Nadie sabe a ciencia cierta si el fin de la vida es el principio de otra eternidad.
Mientras piensa en esas posibilidades le gustaría reencarnarse en un cuaderno.
Hojas blancas que recibieran los dibujos de un niño, volcando los primeros trazos sobre el papel.
Observar la lágrima cautiva ante la imposibilidad de retratar un paisaje copiado a un libro de cuentos.
Imaginariamente permitirle que viaje por mares y montañas, lograr que pinte una puesta de sol o una estrella capaz de encender la transparencia oscura del cielo.
Sentir la caricia de los coloridos lápices que le otorgan vida al papel.
Acompañarlos en la adolescencia, rogando que no lo dejen archivado en una mochila.
Ser el mejor amigo, a quien le pueden contar las sensaciones vividas cuando robaron el primer beso a la chica que ocupa todas las horas de sus días.
No importa si está soñando despierto.
Intentar que por un rato olvide la tecnología entregándose a la cotidianeidad de escribir.
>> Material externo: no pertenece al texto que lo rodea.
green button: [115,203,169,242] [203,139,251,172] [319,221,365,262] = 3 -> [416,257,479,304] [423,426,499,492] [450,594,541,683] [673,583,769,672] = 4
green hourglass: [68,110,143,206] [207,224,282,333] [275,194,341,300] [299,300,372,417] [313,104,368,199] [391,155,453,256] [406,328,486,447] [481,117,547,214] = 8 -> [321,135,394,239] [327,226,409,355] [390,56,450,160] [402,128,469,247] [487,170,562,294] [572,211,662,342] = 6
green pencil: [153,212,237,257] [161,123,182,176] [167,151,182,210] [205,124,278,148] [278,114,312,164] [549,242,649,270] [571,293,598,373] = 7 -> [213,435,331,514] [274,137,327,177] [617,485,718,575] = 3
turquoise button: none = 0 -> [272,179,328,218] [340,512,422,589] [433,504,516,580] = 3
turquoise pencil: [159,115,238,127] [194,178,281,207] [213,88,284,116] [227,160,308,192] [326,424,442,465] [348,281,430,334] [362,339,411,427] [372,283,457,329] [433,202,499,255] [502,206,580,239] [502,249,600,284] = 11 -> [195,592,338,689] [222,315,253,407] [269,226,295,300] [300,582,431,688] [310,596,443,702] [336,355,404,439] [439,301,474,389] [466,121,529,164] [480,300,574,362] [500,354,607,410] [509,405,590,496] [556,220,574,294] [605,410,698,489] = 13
Proteger con sus tapas las letras que nacen de su alma con aspiraciones de poeta.
Que en pocos renglones dibujen una clave de sol, a la que seguirán las notas de la mejor canción.
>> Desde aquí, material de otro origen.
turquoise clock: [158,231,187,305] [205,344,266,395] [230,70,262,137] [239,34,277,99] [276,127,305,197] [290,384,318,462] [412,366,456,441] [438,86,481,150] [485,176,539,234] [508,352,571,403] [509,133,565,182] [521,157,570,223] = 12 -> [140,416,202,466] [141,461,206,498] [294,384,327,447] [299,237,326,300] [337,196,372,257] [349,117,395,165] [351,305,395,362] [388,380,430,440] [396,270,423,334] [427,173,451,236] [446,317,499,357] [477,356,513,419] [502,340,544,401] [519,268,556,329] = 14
Aprisionar en cada carrilla todas las fechas, las que hicieron sentir que subía los peldaños de la escalera que lo llevaría a estar más cerca del universo estelar o las otras que los recuerdos convierten en llanto.
Le agradaría que allí figuraran los acontecimientos que marca el destino, sin excluir ninguno.
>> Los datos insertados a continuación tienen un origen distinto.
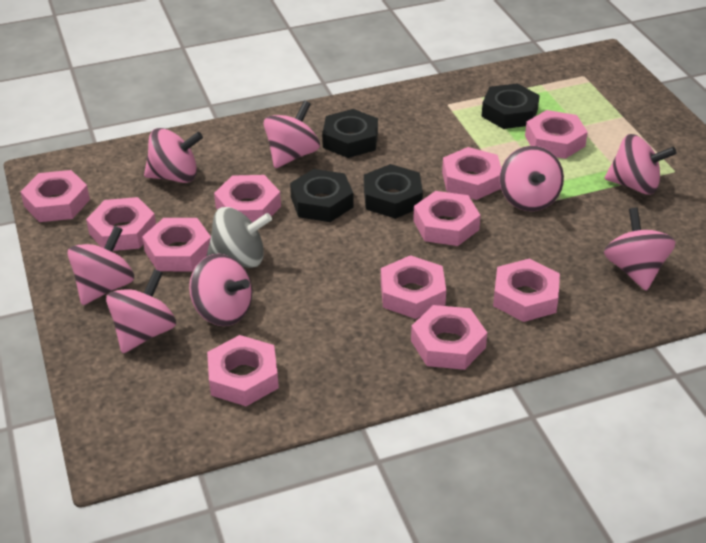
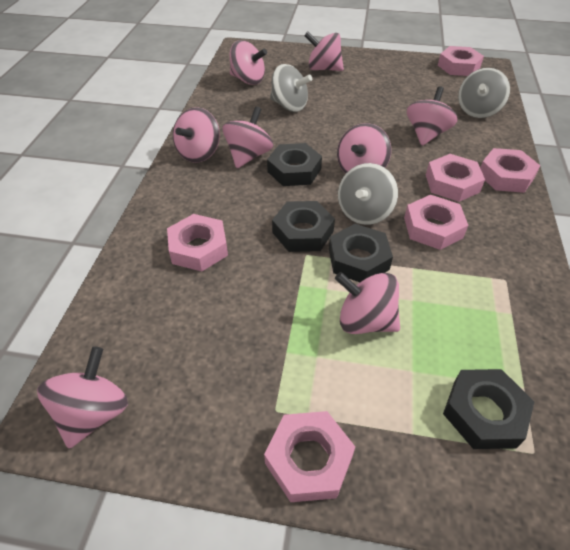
grey spinning top: [206,207,272,268] = 1 -> [270,64,312,112] [338,163,398,225] [458,68,510,118] = 3
pink nut: [20,170,90,222] [86,197,156,251] [142,218,211,271] [207,335,279,406] [214,175,281,223] [381,255,446,319] [411,305,487,370] [413,191,481,246] [442,147,501,200] [493,259,560,322] [525,110,588,159] = 11 -> [167,214,228,272] [264,411,355,502] [404,195,468,250] [426,154,485,202] [438,46,484,76] [480,148,540,193] = 6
El sabría como contener la alegría o el dolor.
Finalmente le gustaría que el anciano que camina hacia la plaza para buscar la caricia del sol, lo llevara bajo el brazo protector.
Sentarse los dos en un banco de madera para admirar las pequeñas cosas, esas que el apuro propio de la juventud le impidió ver.
Pedirle que comience a repasar cada una de las hojas del viejo cuaderno, recordar los dos, antes que llegue la hora de partir a otro lugar o volver a ser.